Tissue cell culture firm Ayana Bio gets NIH grant to research saffron ingredient
Ayana Bio has secured NIH funding to do research into its saffron ingredient, produced via tissue cell culture. The technology could be a game changer in producing natural bioactive ingredients.
At a Glance
- Ayana Bio is a spinout from biotech firm Ginkgo Bioworks.
- Ayana has received a $300,000 NIH grant to do saffron research.
- Cell tissue tech has huge potential in natural products, firm’s CEO says.
Development state firm Ayana Bio has cleared a funding hurdle with a federal grant that will help the company continue to perfect its tissue culture technology used to create sustainable bioactives. The company’s first target is saffron.
The Boston-based company announced recently that it has secured a $300,000 grant from the National Center for Complementary and Integrative Health to further research its method for producing saffron’s neuroprotective bioactives through plant cell cultivation.
Ayana Bio was born out of biotechnology company Ginkgo Bioworks in 2021 with $30 million in seed funding.
CEO had early look into technology
Frank Jaksch, Ayana Bio’s CEO since mid-2022, said his many years leading ChromaDex (where he still sits on the board) prepped him well for his present role. During his long stint at ChromaDex, the company evolved from an analytical chemistry lab to an ingredient developer. Many different production methods and partners were touched on during that process, Jaksch said.
“ChromaDex was rather agnostic when it came to how it manufactured natural products,” Jaksch told Natural Products Insider during a telephone interview. “We started dabbling with precision fermentation more than 15 years ago.”
Jaksch said some of the employees who first worked on those ChromaDex projects went on to work with Gingko Bioworks.
As an oversimplification, tissue cell culture can be thought of as growing individual plant cells in a medium and inducing those cells to produce bioactives of interest that can be extracted and purified.
Tissue cell culture can eliminate the many steps of cultivating, harvesting and processing the actual plant—if it works, that is. Finding the right ways to isolate cells and get them to grow happily in a medium seems straightforward.
But in practice, it turned out to be a highly iterative process. The number of possible sites for extraction of the first cells, and how to get them to grow happily in a fluid environment, proved too costly and time consuming for some of the early cell tissue culture startups, according to Jaksch.
AI revolution
The secret sauce, he said, was the advent of increasingly sophisticated machine learning to enable the rapid screening of the many variables involved.

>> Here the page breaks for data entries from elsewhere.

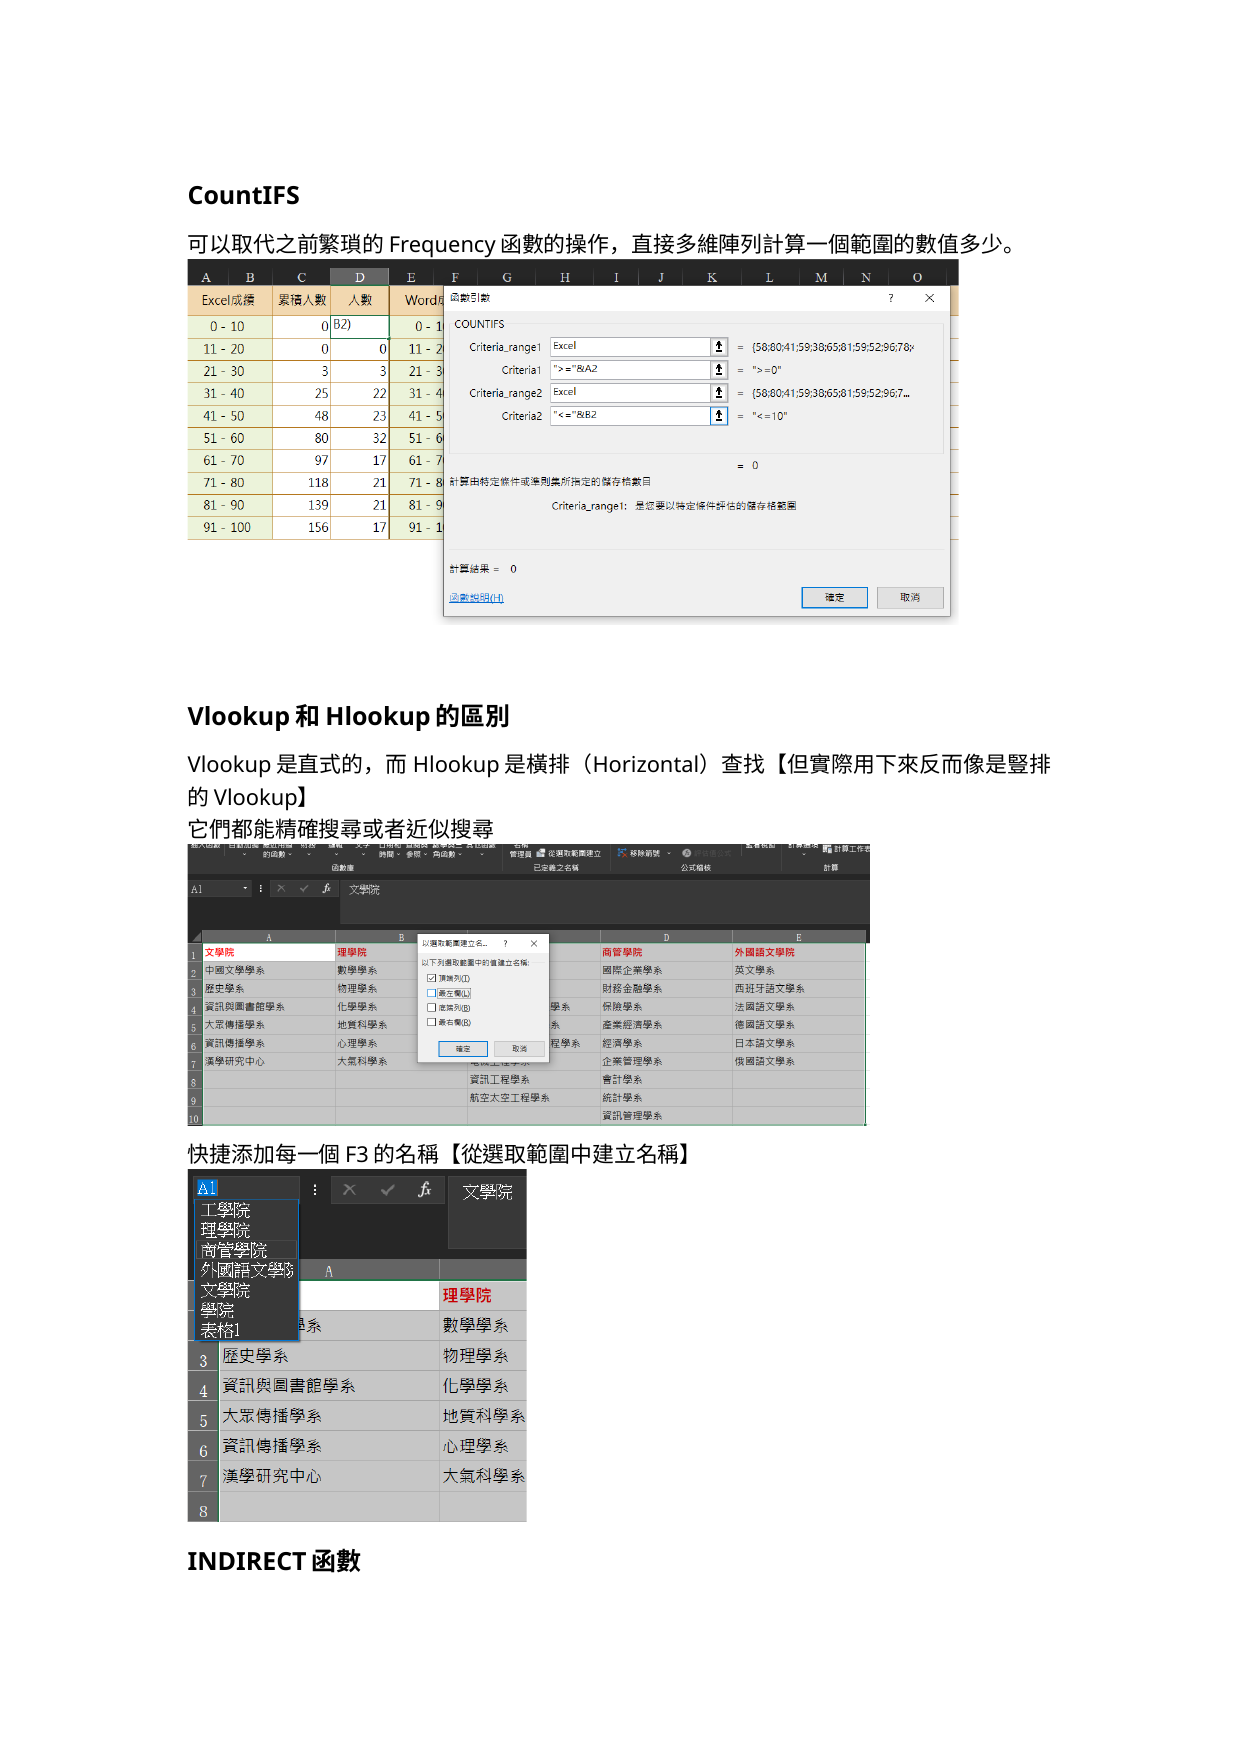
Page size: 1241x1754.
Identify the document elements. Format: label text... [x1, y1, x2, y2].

text 可以取代之前繁瑣的Frequency函數的操作，直接多維陣列計算一個範圍的數值多少。 [187, 227, 1053, 259]
text Vlookup是直式的，而Hlookup是橫排（Horizontal）查找【但實際用下來反而像是豎排的Vlookup】 [187, 747, 1053, 812]
text 快捷添加每一個F3的名稱【從選取範圍中建立名稱】 [187, 1137, 1053, 1169]
text 它們都能精確搜尋或者近似搜尋 [187, 812, 1053, 844]
text CountIFS [187, 162, 1053, 227]
text INDIRECT函數 [187, 1527, 1053, 1592]
picture [187, 259, 959, 625]
picture [187, 1169, 527, 1522]
picture [187, 844, 870, 1126]
text Vlookup和Hlookup的區別 [187, 682, 1053, 747]
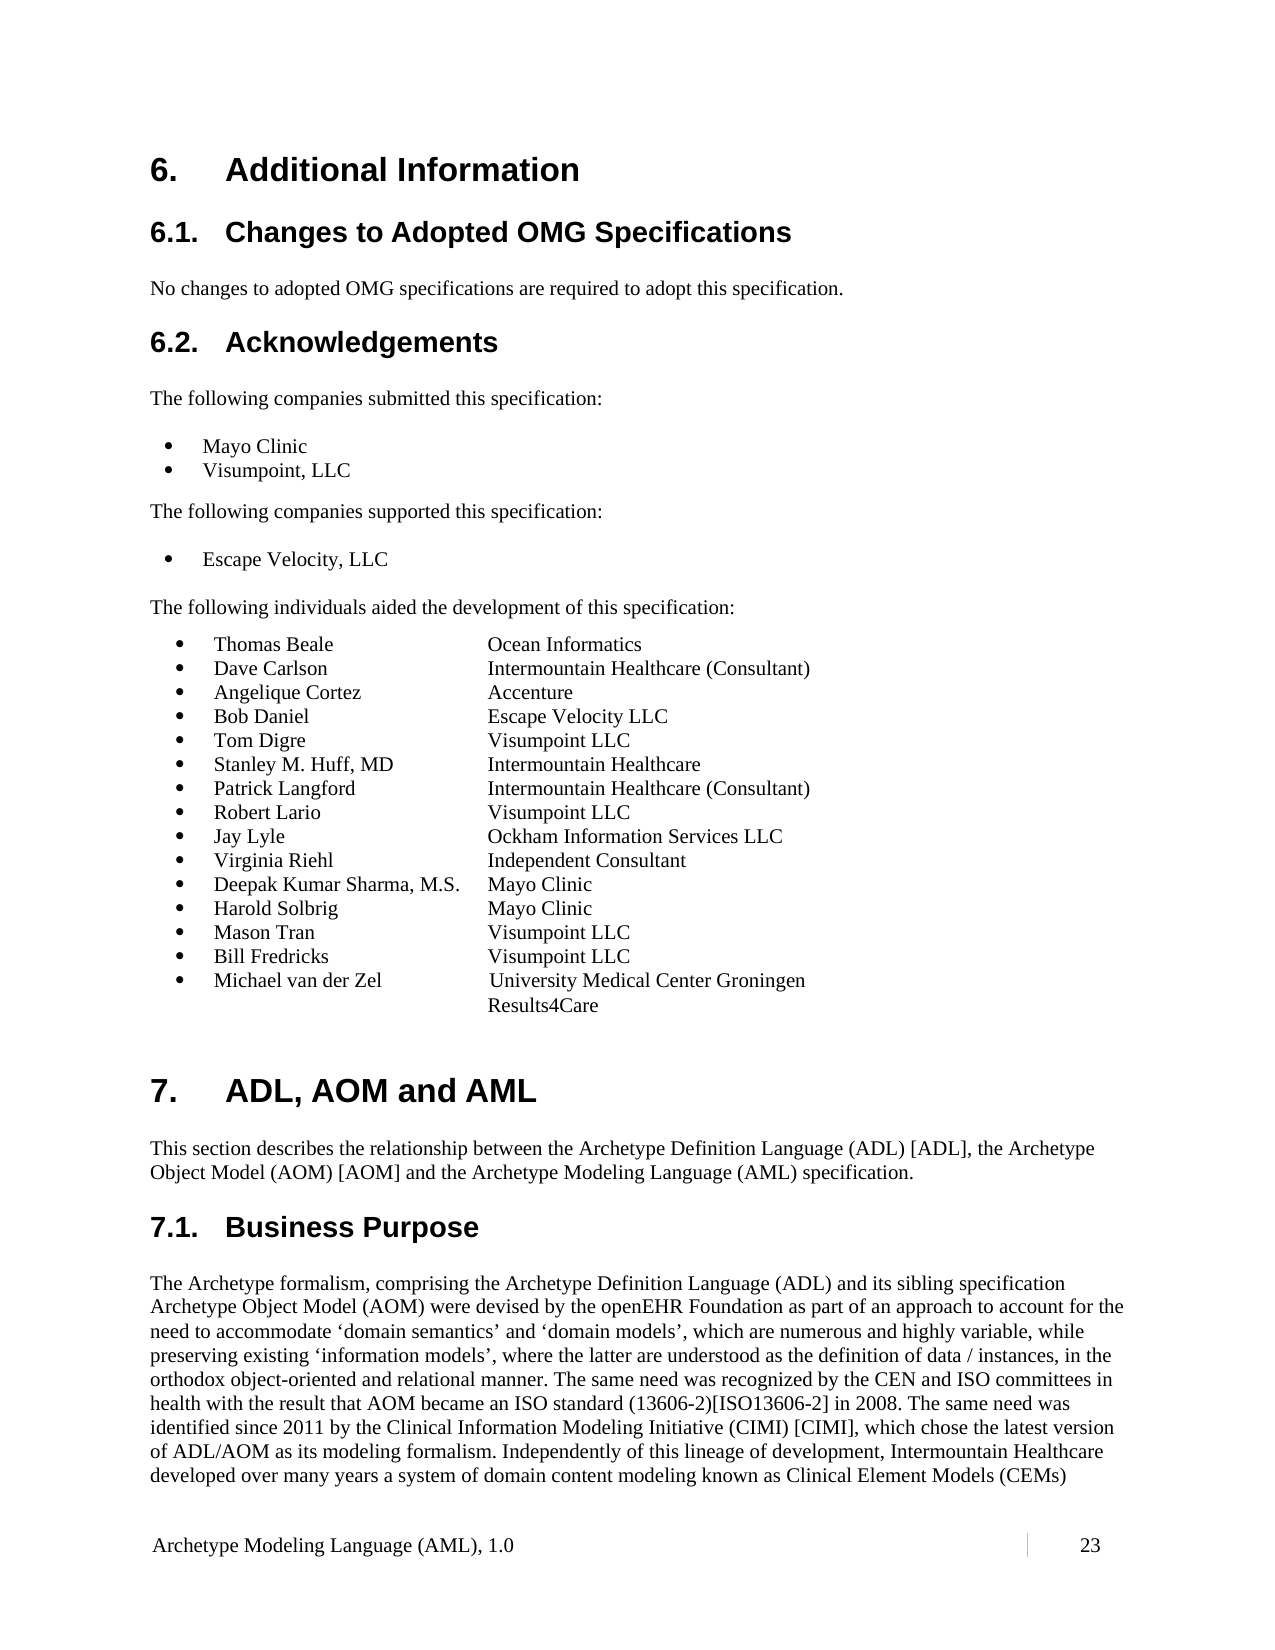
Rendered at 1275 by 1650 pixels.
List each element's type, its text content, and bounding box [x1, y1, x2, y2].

subtitle Additional Information [150, 150, 1125, 188]
table_cell Intermountain Healthcare [478, 752, 864, 776]
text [150, 1270, 1125, 1487]
table_header Thomas Beale [150, 632, 478, 656]
list Visumpoint, LLC [165, 458, 1111, 482]
table_cell Virginia Riehl [150, 848, 478, 872]
table_cell Angelique Cortez [150, 680, 478, 704]
table_cell Accenture [478, 680, 864, 704]
table_cell Escape Velocity LLC [478, 704, 864, 728]
table_cell Stanley M. Huff, MD [150, 752, 478, 776]
table_cell Bob Daniel [150, 704, 478, 728]
table_header Ocean Informatics [478, 632, 864, 656]
text The following companies supported this specification: [150, 499, 1125, 547]
table_cell Deepak Kumar Sharma, M.S. [150, 872, 478, 896]
subtitle Business Purpose [150, 1210, 1125, 1243]
table_cell Patrick Langford [150, 776, 478, 800]
table_cell Jay Lyle [150, 824, 478, 848]
table_cell Robert Lario [150, 800, 478, 824]
text The following individuals aided the development of this specification: [150, 595, 1111, 619]
subtitle Acknowledgements [150, 326, 1125, 359]
table_cell Harold Solbrig [150, 896, 478, 920]
list Escape Velocity, LLC [165, 547, 1111, 571]
table_cell Intermountain Healthcare (Consultant) [478, 656, 864, 680]
table_cell Mason Tran Bill Fredricks [150, 920, 478, 968]
subtitle ADL, AOM and AML [150, 1071, 1125, 1109]
table_cell Visumpoint LLC [478, 728, 864, 752]
table_cell Visumpoint LLC Visumpoint LLC [478, 920, 864, 968]
table_cell Intermountain Healthcare (Consultant) [478, 776, 864, 800]
table_cell Mayo Clinic [478, 896, 864, 920]
table_cell Tom Digre [150, 728, 478, 752]
table_cell University Medical Center Groningen Results4Care [478, 969, 864, 1017]
subtitle Changes to Adopted OMG Specifications [150, 215, 1125, 249]
text No changes to adopted OMG specifications are required to adopt this specification. [150, 276, 1125, 300]
text The following companies submitted this specification: [150, 386, 1125, 434]
text This section describes the relationship between the Archetype Definition Language (ADL) [ADL], the Archetype Object Model (AOM) [AOM] and the Archetype Modeling Language (AML) specification. [150, 1136, 1125, 1184]
table_cell Ockham Information Services LLC [478, 824, 864, 848]
table_cell Independent Consultant [478, 848, 864, 872]
table_cell Dave Carlson [150, 656, 478, 680]
list Mayo Clinic [165, 434, 1111, 458]
table_cell Michael van der Zel [150, 969, 478, 1017]
table_cell Visumpoint LLC [478, 800, 864, 824]
table_cell Mayo Clinic [478, 872, 864, 896]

“We now have the capability of screening hundreds of thousands do permutations of cells [LJ1] growing under different conditions,” Jaksch added. “We can use a machine learning platform to read the data and find things that we wouldn’t have been able to find out from our own analysis.”
The artificial intelligence breakthrough also enabled Ayana Bio’s experts and others in the field to drill down to the level of the genes of the plant to identify which sequences turn on and off to enable the many different cells of the plants to do their individual jobs.
The modern state of the art, Jaksch noted, involved essentially creating a line of plant stem cells and then programming them to produce the bioactive molecules of interest.
In the case of saffron cells, the bioactive molecules are called crosins, a type of carotenoid.
Saffron has long been used as a spice and a colorant. In recent years, it has been researched for its effects in attention deficit disorder, depression, sleep quality, and many other cognition-related indications.
“It’s an exciting ingredient,” Jaksch said. “There has been a lot of research on it. The one thing that is holding saffron back is the cost. It’s just too expensive.”
Ayana Bio is not ready for the technology to work at commercial scale.
“We are still in the early stages of developing the cell lines,” Jaksch shared. “We are still several years away from having a commercial ingredient. But I have a pretty strong conviction that this is going to work.”
Many advantages of approach
Jaksch added when tissue culture becomes fully mature in a few years, it will offer big benefits over precision fermentation, which uses selected microorganisms (often but not always genetically modified) to excrete specific molecules.
“With tissue cell culture, we can reproduce the whole phytochemical profile of the parent plant. With precision fermentation, you only get one thing,” Jaksch observed.
That offers a significant upside when it comes to producing certain phytochemicals. Some of those are so complicated that it could take dozens of steps — either though straight chemical synthesis or using precision fermentation for some of the steps — to replicate them.
“Take the example of vincristine,” Jaksch said, commenting on a cancer-fighting drug derived from periwinkle (Catharanthus roseus). “It takes something like 40 steps to produce that outside of a plant.”